The Effects of Waveform and Current Direction on the Efficacy and Test–Retest Reliability of Transcranial Magnetic Stimulation

Abstract The pulse waveform and current direction of transcranial magnetic stimulation (TMS) influence its interactions with the neural substrate; however, their role in the efficacy and reliability of single- and paired-pulse TMS measures is not fully understood. We investigated how pulse waveform and current direction affect the efficacy and test–retest reliability of navigated, single- and paired-pulse TMS measures. 23 healthy adults (aged 18–35 years) completed two identical TMS sessions, assessing resting motor threshold (RMT), motor-evoked potentials (MEPs), cortical silent period (cSP), short- and long-interval intra-cortical inhibition (SICI and LICI), and intracortical facilitation (ICF) using either monophasic posterior–anterior (mono PA ; n  = 9), monophasic anterior–posterior (mono AP ; n  = 7), or biphasic (bi AP-PA ; n  = 7) pulses.
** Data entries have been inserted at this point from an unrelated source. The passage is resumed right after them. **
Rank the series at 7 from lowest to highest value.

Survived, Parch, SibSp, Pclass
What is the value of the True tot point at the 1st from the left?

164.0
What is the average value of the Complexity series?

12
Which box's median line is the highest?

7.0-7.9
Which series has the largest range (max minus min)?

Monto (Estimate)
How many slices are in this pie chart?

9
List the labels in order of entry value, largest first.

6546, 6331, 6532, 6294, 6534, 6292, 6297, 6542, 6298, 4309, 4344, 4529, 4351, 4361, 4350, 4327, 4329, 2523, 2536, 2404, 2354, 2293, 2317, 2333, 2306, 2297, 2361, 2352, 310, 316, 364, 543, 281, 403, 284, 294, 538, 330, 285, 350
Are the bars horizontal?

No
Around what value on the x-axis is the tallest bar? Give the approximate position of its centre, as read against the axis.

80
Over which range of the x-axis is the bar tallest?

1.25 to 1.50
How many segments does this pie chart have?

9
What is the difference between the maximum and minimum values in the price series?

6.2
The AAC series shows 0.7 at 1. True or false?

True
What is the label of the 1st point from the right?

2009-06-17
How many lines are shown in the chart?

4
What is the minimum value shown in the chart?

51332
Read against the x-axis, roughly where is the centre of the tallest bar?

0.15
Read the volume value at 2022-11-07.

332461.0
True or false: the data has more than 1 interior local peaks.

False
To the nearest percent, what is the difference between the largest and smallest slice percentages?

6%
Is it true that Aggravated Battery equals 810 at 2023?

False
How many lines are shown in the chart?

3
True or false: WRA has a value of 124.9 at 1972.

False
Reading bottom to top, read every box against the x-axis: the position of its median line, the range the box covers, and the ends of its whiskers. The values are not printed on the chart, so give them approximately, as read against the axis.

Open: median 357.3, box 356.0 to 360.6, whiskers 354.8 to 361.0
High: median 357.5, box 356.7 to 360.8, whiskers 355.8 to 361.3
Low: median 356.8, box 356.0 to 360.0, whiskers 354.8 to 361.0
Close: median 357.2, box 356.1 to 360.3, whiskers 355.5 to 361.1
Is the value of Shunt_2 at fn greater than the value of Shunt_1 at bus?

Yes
Averages of each TMS measure were compared across the three groups and intraclass correlation coefficients were calculated to assess test–retest reliability. RMT was the lowest and cSP was the longest with bi AP-PA pulses, whereas MEP latency was the shortest with mono PA pulses. SICI and LICI had the largest effect with mono PA pulses, whereas only mono AP and bi AP-PA pulses resulted in significant ICF. MEP amplitude was more reliable with either mono PA or mono AP than with bi AP-PA pulses. LICI was the most reliable with mono AP pulses, whereas ICF was the most reliable with bi AP-PA pulses. Waveform/current direction influenced RMT, MEP latency, cSP, SICI, LICI, and ICF, as well as the reliability of MEP amplitude, LICI, and ICF. These results show the importance of considering TMS pulse parameters for optimizing the efficacy and reliability of TMS neurophysiologic measures.